Zach: Did you grow up in a creative home?

Noah: Ummm, I guess as creative as it possibly could be. My mom and dad were always encouraging to a certain degree but it wasn’t like my mom was a painter or illustrator. My dad did photography a little bit and he is a cabinet maker. I was born into a carpentry to be honest, so I guess in the artistic sense in that.

Zach: Do you feel like your work has changed since you started?

“I’ve always liked the history of tattooing, that kind of old tradition”

Noah: Oh yeah, hugely! Tattooing, the industry, has changed immensely. That’s the thing. I guess in this area, we’re so far behind the times, that a lot of styles were coming in when I first started tattooing. It was like New School or sort of bright, bold colors with high contrast highlights, so I did that when I first started, but that wasn’t really my niche. It’s not that I didn’t enjoy it, but it was as pleasurable. I’ve always liked the history of tattooing, that kind of old tradition. That’s what I was more drawn to. My second year as an apprentice, I got drawn more into traditional tattooing and I’ve pretty much been doing American Traditional style ever since.

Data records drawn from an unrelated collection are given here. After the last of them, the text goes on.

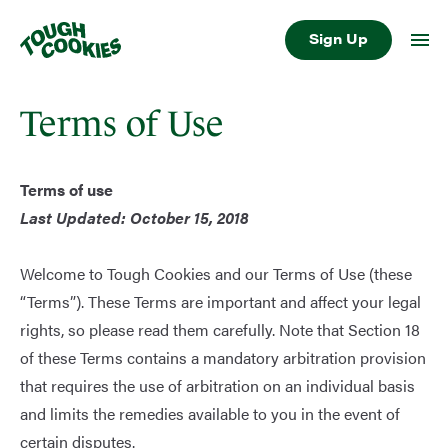
Sign Up
Terms of Use
Terms of use
Last Updated: October 15, 2018
Welcome to Tough Cookies and our Terms of Use (these
“Terms”). These Terms are important and affect your legal
rights, so please read them carefully. Note that Section 18
of these Terms contains a mandatory arbitration provision
that requires the use of arbitration on an individual basis
and limits the remedies available to you in the event of
certain disputes.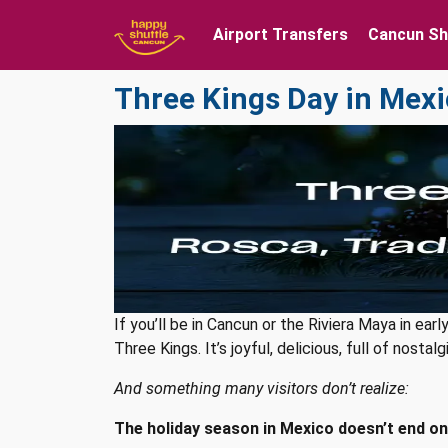
Airport Transfers
Cancun Sh
Three Kings Day in Mexi
If you’ll be in Cancun or the Riviera Maya in ea
Three Kings. It’s joyful, delicious, full of nosta
And something many visitors don’t realize:
The holiday season in Mexico doesn’t end on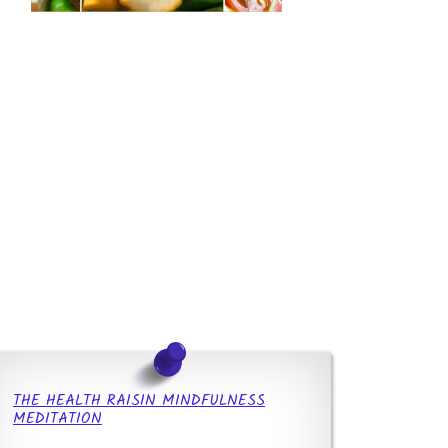
THE HEALTH RAISIN MINDFULNESS
MEDITATION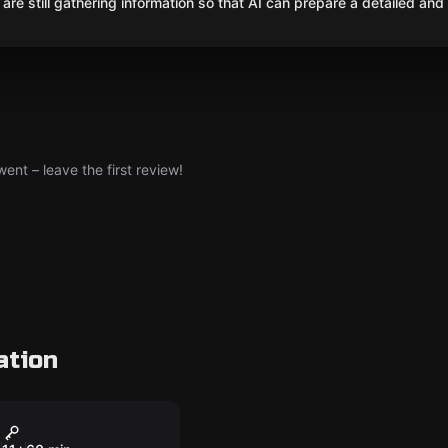
are still gathering information so that AI can prepare a detailed and
nt – leave the first review!
ation
om
se of the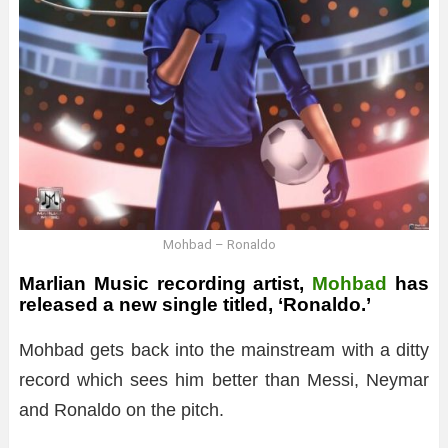
Mohbad – Ronaldo
Marlian Music recording artist,
Mohbad
has
released a new single titled, ‘Ronaldo.’
Mohbad gets back into the mainstream with a ditty
record which sees him better than Messi, Neymar
and Ronaldo on the pitch.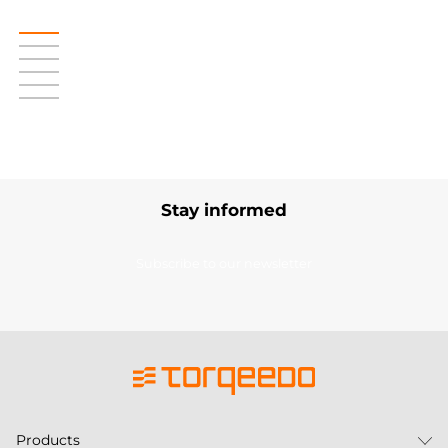
Stay informed
Subscribe to our newsletter
Products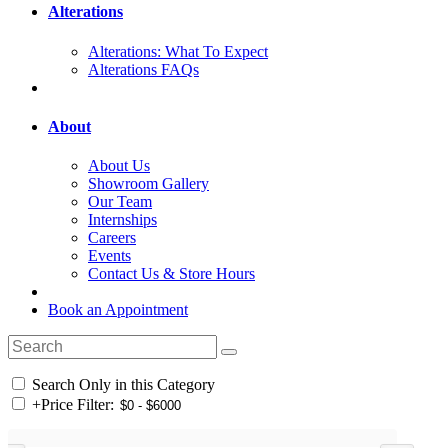
Alterations
Alterations: What To Expect
Alterations FAQs
About
About Us
Showroom Gallery
Our Team
Internships
Careers
Events
Contact Us & Store Hours
Book an Appointment
Search Only in this Category
+
Price Filter: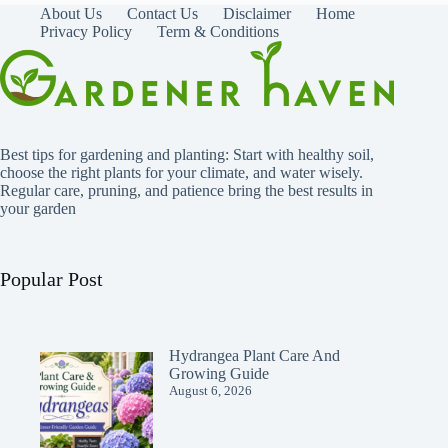
About Us
Contact Us
Disclaimer
Home
Privacy Policy
Term & Conditions
Best tips for gardening and planting: Start with healthy soil,
choose the right plants for your climate, and water wisely.
Regular care, pruning, and patience bring the best results in
your garden
Popular Post
Hydrangea Plant Care And
Growing Guide
August 6, 2026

And kind of Japanese Traditional with an American flair would be the best way to describe it.

Zach: Walk me through a typical tattoo from start to finish.

Noah: It depends on what it is. If you’re going for your little, tiny fifteen minute jobbers, it’s literally come in and tell me what you want. Either I’ll sketch it out quick or if you brought in some lettering I’ll make a quick stencil and get it over with. Or we have you come in for a consultation and I’ll pick some aspects of what you like and I kind of put my own flair on it and draw something custom for a particular person. It can be anything from something relatively simple as a little traditional rose to a full-on half-sleeve geisha, like what I just did on her. It can very because each person is so different. It’s kind of neat that humanity is not so cut and dry and this is what I want.

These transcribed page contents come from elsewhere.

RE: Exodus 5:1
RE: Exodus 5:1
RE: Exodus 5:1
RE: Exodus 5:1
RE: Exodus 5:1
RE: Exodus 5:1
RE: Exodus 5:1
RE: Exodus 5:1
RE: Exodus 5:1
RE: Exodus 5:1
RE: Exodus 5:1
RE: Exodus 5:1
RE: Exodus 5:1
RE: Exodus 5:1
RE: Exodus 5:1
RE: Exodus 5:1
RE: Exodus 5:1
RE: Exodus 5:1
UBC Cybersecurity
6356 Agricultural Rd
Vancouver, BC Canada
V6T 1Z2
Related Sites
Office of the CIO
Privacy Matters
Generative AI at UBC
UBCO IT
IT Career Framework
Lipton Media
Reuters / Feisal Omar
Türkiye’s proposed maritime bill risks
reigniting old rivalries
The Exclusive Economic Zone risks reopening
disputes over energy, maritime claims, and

Zach: Why do you think you are you an artist?

Noah: I’ve always liked drawing. I don’t know, it was just something in me. I remember when I was a kid I used to love drawing. I won a couple competitions when I was younger. Even today though, I don’t think I’m that amazing by any stretch of the imagination, you know, but I guess your worst critique is yourself. You always admire other people’s work too and look at what you could have done differently in your work.

Zach: What are you inspired and influenced by?

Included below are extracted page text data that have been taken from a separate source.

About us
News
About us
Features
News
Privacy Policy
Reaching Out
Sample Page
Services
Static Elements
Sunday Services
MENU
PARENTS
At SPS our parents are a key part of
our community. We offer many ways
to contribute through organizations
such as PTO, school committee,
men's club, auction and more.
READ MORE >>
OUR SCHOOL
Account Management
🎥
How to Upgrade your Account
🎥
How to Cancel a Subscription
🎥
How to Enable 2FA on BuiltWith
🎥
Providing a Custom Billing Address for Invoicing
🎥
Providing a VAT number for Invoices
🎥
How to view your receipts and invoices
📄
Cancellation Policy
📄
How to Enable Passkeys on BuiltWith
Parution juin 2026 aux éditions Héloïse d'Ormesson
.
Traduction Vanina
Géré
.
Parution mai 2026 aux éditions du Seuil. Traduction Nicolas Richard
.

“Just that real bold contrast of a thick’s almost simplistic in that”

Noah: I guess a lot of American Traditional work, those old timers, Sailor Jerry, Cap Coleman, Paul Rodgers. A lot of people influence me in so many ways, a lot of artists out there. Just that real bold contrast of a thick line, and it’s almost simplistic in that. An old timer said one time, “if you can tell what it is from the outline alone, you did a good job on the design.” And that stands real true to itself, because it you can’t tell what it is from the outline, what did you just do?

Zach: Describe where we are, your workplace.

Noah: Chaos. Haha! A big wide open space with a giant narwhal on the wall. A lot of paintings and art, what we would typically call flash designs, and also large scale prints. A lot of artist we admire and some of our own art as well.

Zach: What is the last good book you’ve read?

Noah: Ummm, it’s about a tattoo artist, The Life and Work of Amund Dietzel. It’s a biography about his history and life. Very interesting.

Zach: What’s on your playlist right now?

Noah: Two Gallants lately. And Heartless Bastards a little bit. Black Flag, I always listen to Black Flag, to stick to my roots. NPR, haha, a lot of NPR.

Zach: What advice would you give for someone pursuing a career in the arts?

Noah: I guess what I know now is find that best person that suits your needs that you want to learn underneath if you’re getting into this career. For any artistic career, prepare to be broke, because the starving artist is no joke, that is a true statement. And prepare to die doing your work. I don’t have a retirement plan. There’s no endgame here, it’s go until you can go no more.